(The records):
- Opening Delimiter -

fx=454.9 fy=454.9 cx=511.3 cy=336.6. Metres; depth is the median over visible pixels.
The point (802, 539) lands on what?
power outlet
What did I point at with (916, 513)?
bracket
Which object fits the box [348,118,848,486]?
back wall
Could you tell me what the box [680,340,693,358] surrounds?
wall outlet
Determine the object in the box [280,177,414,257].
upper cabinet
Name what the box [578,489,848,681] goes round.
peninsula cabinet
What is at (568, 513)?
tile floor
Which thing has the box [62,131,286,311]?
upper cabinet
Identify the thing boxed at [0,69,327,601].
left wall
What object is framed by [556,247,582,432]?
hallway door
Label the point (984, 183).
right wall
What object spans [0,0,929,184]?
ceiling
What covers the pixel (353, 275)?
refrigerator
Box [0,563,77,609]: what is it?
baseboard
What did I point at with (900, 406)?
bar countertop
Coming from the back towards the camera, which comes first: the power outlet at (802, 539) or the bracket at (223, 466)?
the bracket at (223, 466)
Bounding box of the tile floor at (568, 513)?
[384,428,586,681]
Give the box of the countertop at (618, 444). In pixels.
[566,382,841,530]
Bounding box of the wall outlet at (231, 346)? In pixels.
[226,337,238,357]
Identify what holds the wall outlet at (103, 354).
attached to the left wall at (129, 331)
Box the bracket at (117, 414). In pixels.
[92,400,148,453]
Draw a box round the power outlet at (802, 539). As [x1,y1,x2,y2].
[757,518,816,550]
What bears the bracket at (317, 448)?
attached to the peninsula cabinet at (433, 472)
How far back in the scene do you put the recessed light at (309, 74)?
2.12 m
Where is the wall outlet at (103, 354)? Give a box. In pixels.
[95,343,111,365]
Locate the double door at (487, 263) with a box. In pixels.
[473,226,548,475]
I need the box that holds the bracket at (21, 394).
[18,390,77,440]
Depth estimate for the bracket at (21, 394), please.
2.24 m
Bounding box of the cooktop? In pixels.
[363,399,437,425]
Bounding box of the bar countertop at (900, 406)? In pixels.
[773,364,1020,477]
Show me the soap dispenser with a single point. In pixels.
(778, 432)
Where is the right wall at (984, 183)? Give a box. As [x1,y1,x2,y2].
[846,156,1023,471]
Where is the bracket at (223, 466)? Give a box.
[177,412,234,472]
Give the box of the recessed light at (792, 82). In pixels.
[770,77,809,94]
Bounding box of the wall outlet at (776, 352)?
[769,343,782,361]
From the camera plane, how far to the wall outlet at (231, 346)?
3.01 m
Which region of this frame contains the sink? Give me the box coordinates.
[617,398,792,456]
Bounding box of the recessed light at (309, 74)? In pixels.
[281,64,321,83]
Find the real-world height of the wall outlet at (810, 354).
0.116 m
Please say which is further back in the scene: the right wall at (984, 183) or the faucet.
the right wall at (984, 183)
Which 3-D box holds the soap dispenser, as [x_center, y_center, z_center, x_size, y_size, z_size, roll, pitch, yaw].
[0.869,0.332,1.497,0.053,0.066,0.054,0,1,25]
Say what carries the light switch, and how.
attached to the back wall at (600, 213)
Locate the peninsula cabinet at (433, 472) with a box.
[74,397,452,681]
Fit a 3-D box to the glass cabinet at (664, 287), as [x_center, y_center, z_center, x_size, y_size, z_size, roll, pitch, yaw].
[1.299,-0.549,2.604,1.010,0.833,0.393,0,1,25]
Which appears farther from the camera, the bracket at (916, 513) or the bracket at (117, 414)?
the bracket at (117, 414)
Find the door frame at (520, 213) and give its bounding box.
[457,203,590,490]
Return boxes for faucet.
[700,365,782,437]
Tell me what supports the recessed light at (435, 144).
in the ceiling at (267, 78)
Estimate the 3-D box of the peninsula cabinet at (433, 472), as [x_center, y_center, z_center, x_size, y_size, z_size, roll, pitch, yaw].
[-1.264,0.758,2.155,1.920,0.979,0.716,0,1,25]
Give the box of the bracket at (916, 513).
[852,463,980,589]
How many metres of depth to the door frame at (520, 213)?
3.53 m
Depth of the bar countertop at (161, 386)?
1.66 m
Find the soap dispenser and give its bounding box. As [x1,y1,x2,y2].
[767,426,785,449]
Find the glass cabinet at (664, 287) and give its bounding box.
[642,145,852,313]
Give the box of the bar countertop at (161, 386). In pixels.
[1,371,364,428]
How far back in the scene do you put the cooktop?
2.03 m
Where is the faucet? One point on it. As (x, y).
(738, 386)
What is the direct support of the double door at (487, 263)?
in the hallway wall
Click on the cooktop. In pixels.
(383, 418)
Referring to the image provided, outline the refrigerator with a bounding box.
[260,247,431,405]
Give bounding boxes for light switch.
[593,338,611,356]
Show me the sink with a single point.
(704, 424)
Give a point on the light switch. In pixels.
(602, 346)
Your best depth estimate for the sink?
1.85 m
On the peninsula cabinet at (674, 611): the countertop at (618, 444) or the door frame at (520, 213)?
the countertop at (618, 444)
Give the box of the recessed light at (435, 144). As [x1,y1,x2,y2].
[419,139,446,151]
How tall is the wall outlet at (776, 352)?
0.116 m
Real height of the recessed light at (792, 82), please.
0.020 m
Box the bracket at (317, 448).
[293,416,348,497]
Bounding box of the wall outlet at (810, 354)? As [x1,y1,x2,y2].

- Closing Delimiter -

(Work instructions): Restate every entry exactly. Leave nothing out.

(Finished exercise):
fx=454.9 fy=454.9 cx=511.3 cy=336.6. Metres; depth is the median over visible pixels.
The point (802, 539) lands on what?
power outlet
What did I point at with (916, 513)?
bracket
Which object fits the box [348,118,848,486]?
back wall
Could you tell me what the box [680,340,693,358] surrounds?
wall outlet
Determine the object in the box [280,177,414,257].
upper cabinet
Name what the box [578,489,848,681] goes round.
peninsula cabinet
What is at (568, 513)?
tile floor
Which thing has the box [62,131,286,311]?
upper cabinet
Identify the thing boxed at [0,69,327,601].
left wall
What object is framed by [556,247,582,432]?
hallway door
Label the point (984, 183).
right wall
What object spans [0,0,929,184]?
ceiling
What covers the pixel (353, 275)?
refrigerator
Box [0,563,77,609]: what is it?
baseboard
What did I point at with (900, 406)?
bar countertop
Coming from the back towards the camera, which comes first: the power outlet at (802, 539) or the bracket at (223, 466)?
the bracket at (223, 466)
Bounding box of the tile floor at (568, 513)?
[384,428,586,681]
Give the box of the countertop at (618, 444). In pixels.
[566,382,841,530]
Bounding box of the wall outlet at (231, 346)? In pixels.
[226,337,238,357]
Identify what holds the wall outlet at (103, 354).
attached to the left wall at (129, 331)
Box the bracket at (117, 414). In pixels.
[92,400,148,453]
Draw a box round the power outlet at (802, 539). As [x1,y1,x2,y2].
[757,518,816,550]
What bears the bracket at (317, 448)?
attached to the peninsula cabinet at (433, 472)
How far back in the scene do you put the recessed light at (309, 74)?
2.12 m
Where is the wall outlet at (103, 354)? Give a box. In pixels.
[95,343,111,365]
Locate the double door at (487, 263) with a box. In pixels.
[473,226,548,475]
I need the box that holds the bracket at (21, 394).
[18,390,77,440]
Depth estimate for the bracket at (21, 394), please.
2.24 m
Bounding box of the cooktop? In pixels.
[363,399,437,425]
Bounding box of the bar countertop at (900, 406)? In pixels.
[773,364,1020,477]
Show me the soap dispenser with a single point. In pixels.
(778, 432)
Where is the right wall at (984, 183)? Give a box. As [x1,y1,x2,y2].
[846,156,1023,471]
Where is the bracket at (223, 466)? Give a box.
[177,412,234,472]
Give the box of the recessed light at (792, 82). In pixels.
[770,77,809,94]
Bounding box of the wall outlet at (776, 352)?
[769,343,782,361]
From the camera plane, how far to the wall outlet at (231, 346)?
3.01 m
Which region of this frame contains the sink? Give me the box coordinates.
[617,398,792,456]
Bounding box of the recessed light at (309, 74)? In pixels.
[281,64,321,83]
Find the real-world height of the wall outlet at (810, 354).
0.116 m
Please say which is further back in the scene: the right wall at (984, 183) or the faucet.
the right wall at (984, 183)
Which 3-D box holds the soap dispenser, as [x_center, y_center, z_center, x_size, y_size, z_size, roll, pitch, yaw].
[0.869,0.332,1.497,0.053,0.066,0.054,0,1,25]
Say what carries the light switch, and how.
attached to the back wall at (600, 213)
Locate the peninsula cabinet at (433, 472) with a box.
[74,397,452,681]
Fit a 3-D box to the glass cabinet at (664, 287), as [x_center, y_center, z_center, x_size, y_size, z_size, roll, pitch, yaw].
[1.299,-0.549,2.604,1.010,0.833,0.393,0,1,25]
Which appears farther from the camera, the bracket at (916, 513) or the bracket at (117, 414)?
the bracket at (117, 414)
Find the door frame at (520, 213) and give its bounding box.
[457,203,590,490]
Return boxes for faucet.
[700,365,782,437]
Tell me what supports the recessed light at (435, 144).
in the ceiling at (267, 78)
Estimate the 3-D box of the peninsula cabinet at (433, 472), as [x_center, y_center, z_center, x_size, y_size, z_size, roll, pitch, yaw].
[-1.264,0.758,2.155,1.920,0.979,0.716,0,1,25]
Give the box of the bracket at (916, 513).
[852,463,980,589]
How many metres of depth to the door frame at (520, 213)?
3.53 m
Depth of the bar countertop at (161, 386)?
1.66 m
Find the soap dispenser and give its bounding box. As [x1,y1,x2,y2].
[767,426,785,449]
Find the glass cabinet at (664, 287) and give its bounding box.
[642,145,852,313]
Give the box of the bar countertop at (161, 386). In pixels.
[1,371,364,428]
How far back in the scene do you put the cooktop?
2.03 m
Where is the faucet? One point on it. As (x, y).
(738, 386)
What is the direct support of the double door at (487, 263)?
in the hallway wall
Click on the cooktop. In pixels.
(383, 418)
Referring to the image provided, outline the refrigerator with a bounding box.
[260,247,431,405]
Give bounding boxes for light switch.
[593,338,611,356]
Show me the sink with a single point.
(704, 424)
Give a point on the light switch. In pixels.
(602, 346)
Your best depth estimate for the sink?
1.85 m
On the peninsula cabinet at (674, 611): the countertop at (618, 444) or the door frame at (520, 213)?
the countertop at (618, 444)
Give the box of the recessed light at (435, 144). As [x1,y1,x2,y2].
[419,139,446,151]
How tall is the wall outlet at (776, 352)?
0.116 m
Real height of the recessed light at (792, 82), please.
0.020 m
Box the bracket at (317, 448).
[293,416,348,497]
Bounding box of the wall outlet at (810, 354)? As [x1,y1,x2,y2].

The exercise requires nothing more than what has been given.